La prise en compte temporelle du bilan carbone devient un paramètre déterminant pour son optimisation et améliorer l’allocation de la ressource énergétique.

Santé – confort

Le fait de rendre un bâtiment responsable touche le plan de la santé et du confort des usagers.
Avec l’amélioration de la qualité de l’air intérieur, la prévention et le contrôle doivent être permanents et tenir compte des débits, de l’humidité, de la condensation mais aussi des polluants internes.
Pour le confort, il faut tenir compte des changements climatiques pour l’été et l’hiver mais également des demi-saisons afin d’éviter les surconsommations dues au fonctionnement inoptimal des installations. Pour ça il est nécessaire de gérer plusieurs hypothèses de température de consigne (le confort dépend des individus et non d’une réglementation !)
L’enjeu de la gestion de l’eau est tout aussi important que celui de l’énergie.
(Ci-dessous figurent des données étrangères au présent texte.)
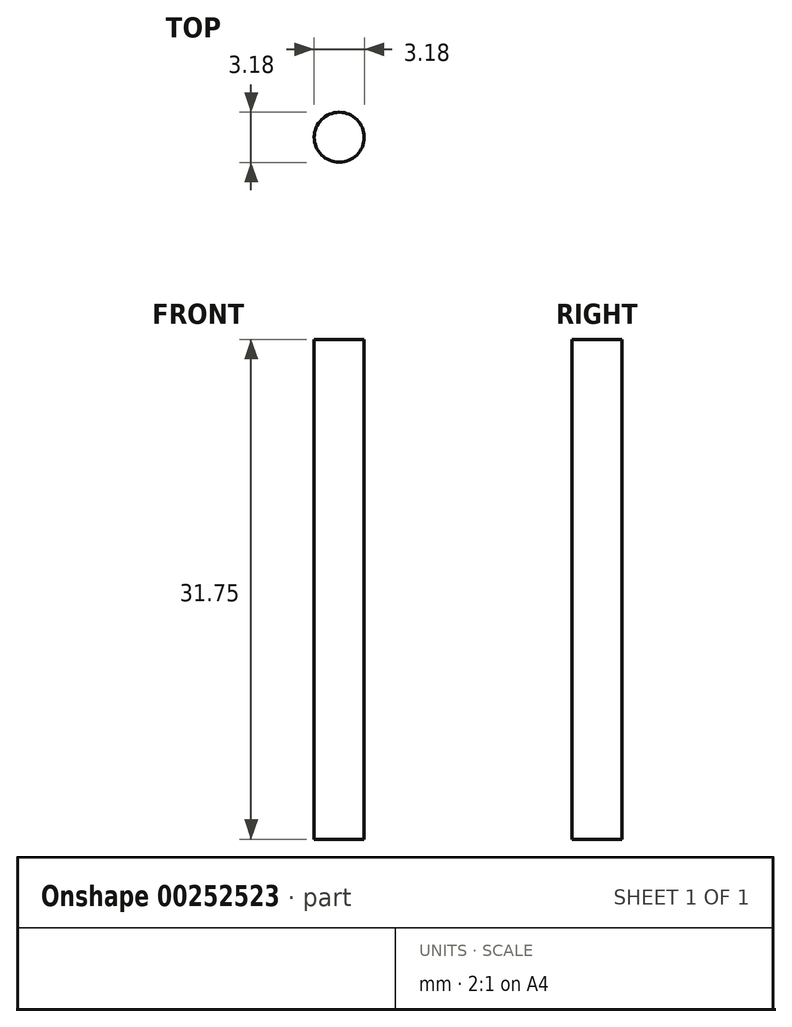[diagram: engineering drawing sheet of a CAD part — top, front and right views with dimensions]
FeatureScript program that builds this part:
annotation { "Feature Type Name" : "Feature", "Feature Type Description" : "" }
export const myFeature = defineFeature(function(context is Context, id is Id, definition is map)
    precondition{}
    {
        {
            var Q0;
            Q0=qCreatedBy(makeId("Top.planeOp"),FACE);
            var sketch = newSketch(context, id + "F0", { "sketchPlane" : qUnion([Q0])});
            skCircle(sketch, "E0", {"center": v(0, 0) * mm, "radius": 1.59 * mm});
            skSolve(sketch);
        }
        {
            var Q0;
            Q0=makeQuery(id+"F0.imprint","IMPRINT",FACE,{"disambiguationData":[TD([[makeQuery(id+"F0.imprint","IMPRINT",EDGE,{"derivedFrom":sQuery(id+"F0.wireOp",EDGE,"E0")}),1.0]])]});
            extrude(context, id + "F1", {"entities" : qUnion([Q0]), "depth" : 31.75 * mm});
        }
    });
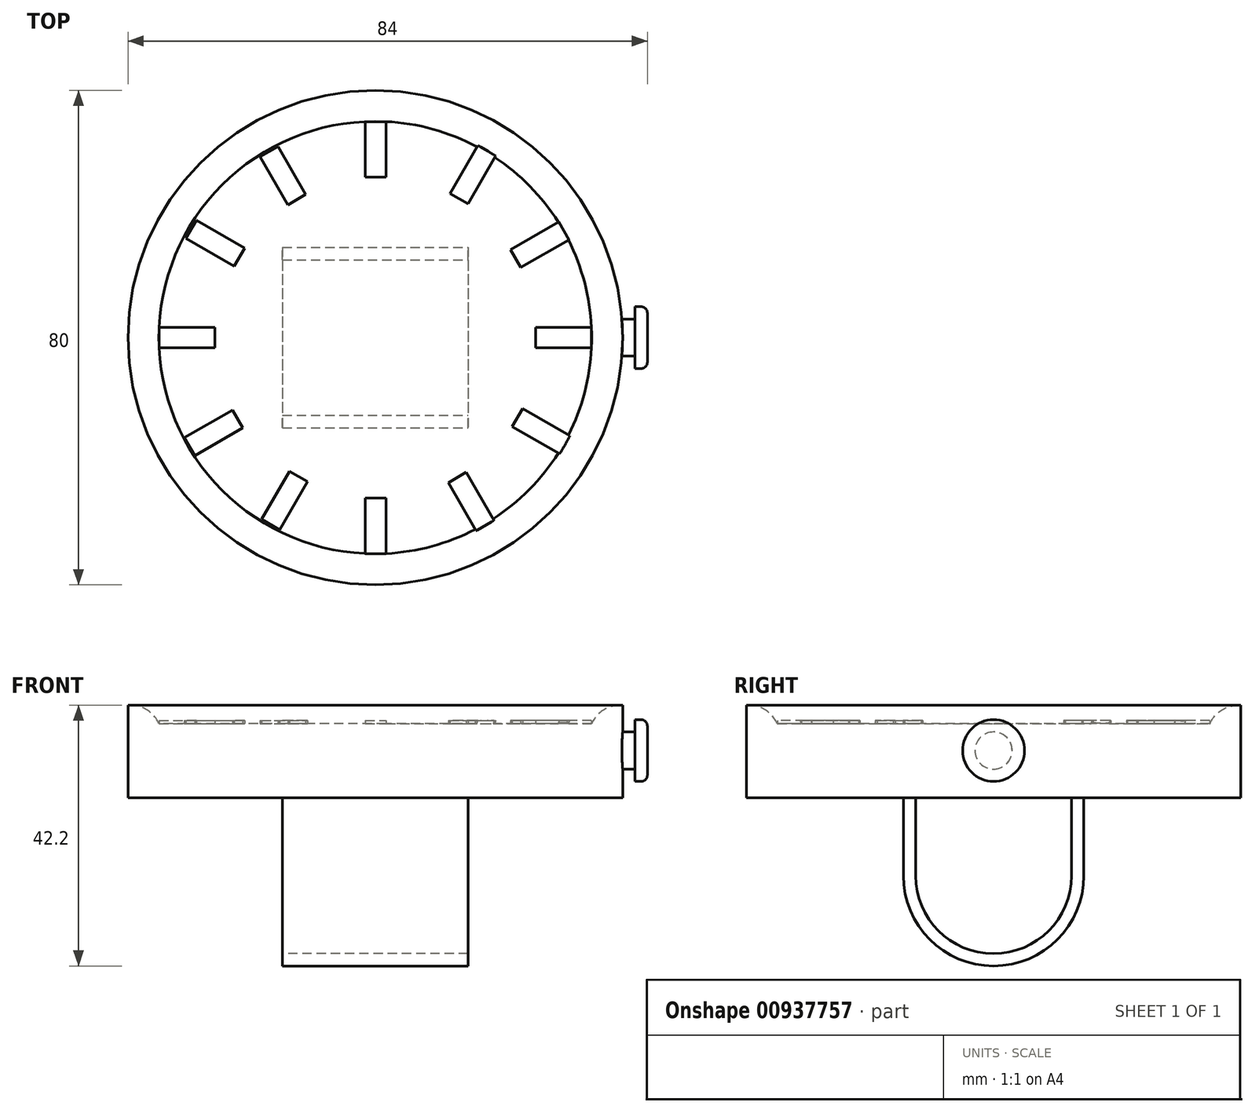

Il s’agit d’assurer une qualité sanitaire et de gérer son recyclage. Sur le plan énergétique la récupération des calories des eaux grises optimise la consommation de stockage de l’eau chaude.
La qualité lumineuse joue sur la qualité d’usage des locaux et le bien être des personnes. Sont à prendre en compte les risques photo biologiques des apports lumineux (lumière bleu des LED).
La gestion de l’acoustique par une approche plus humaine en tenant compte des évolutions d’usage (maintien à domicile, colocation, télétravail, espaces collaboratifs dans l’entreprise).
Cela nécessite d’avantage d’adaptabilité, d’ergonomie et de réversibilité des locaux et du bâtiment.

Le bâtiment responsable doit préserver la santé et le confort des occupants. Pour ça il faut remettre l’humain au centre de la conception et de l’exploitation adopter une démarche d’ergonomie tout en prenant en compte les mutations profondes des modes de vie et de travail, les risques sanitaires et psychosociaux.

Conclusion

Nos sociétés sont en évolution et les personnes ont des besoins de santé et de confort accrus, elles vivent, travaillent et se déplacent différemment. A la fois consomm’acteurs et producteurs.
Les bâtiments sont intelligents et deviennent sobres à vivre et à produire avec des bilans carbones s’améliorant.
La prise en charge de quartiers à énergies positives, les usagers pouvant choisir de minimiser leur empreinte énergétique par la gestion de leurs consommations en temps réel.
La notion de responsabilité et d’intelligence caractérise les dialogues entre les hommes et son environnement ainsi que l’usage du bâti dans son territoire.
L’innovation permet d’assurer les développements et les conditions économiques respectueuses de l’intérêt de l’utilisateur final, aussi la compétitivité de l’économie et de ses acteurs.

A travers les indicateurs du bâtiment responsable, libérons les énergies et l’innovation et nous prendrons conscience que ce n’est pas une option mais bel et bien une nécessité.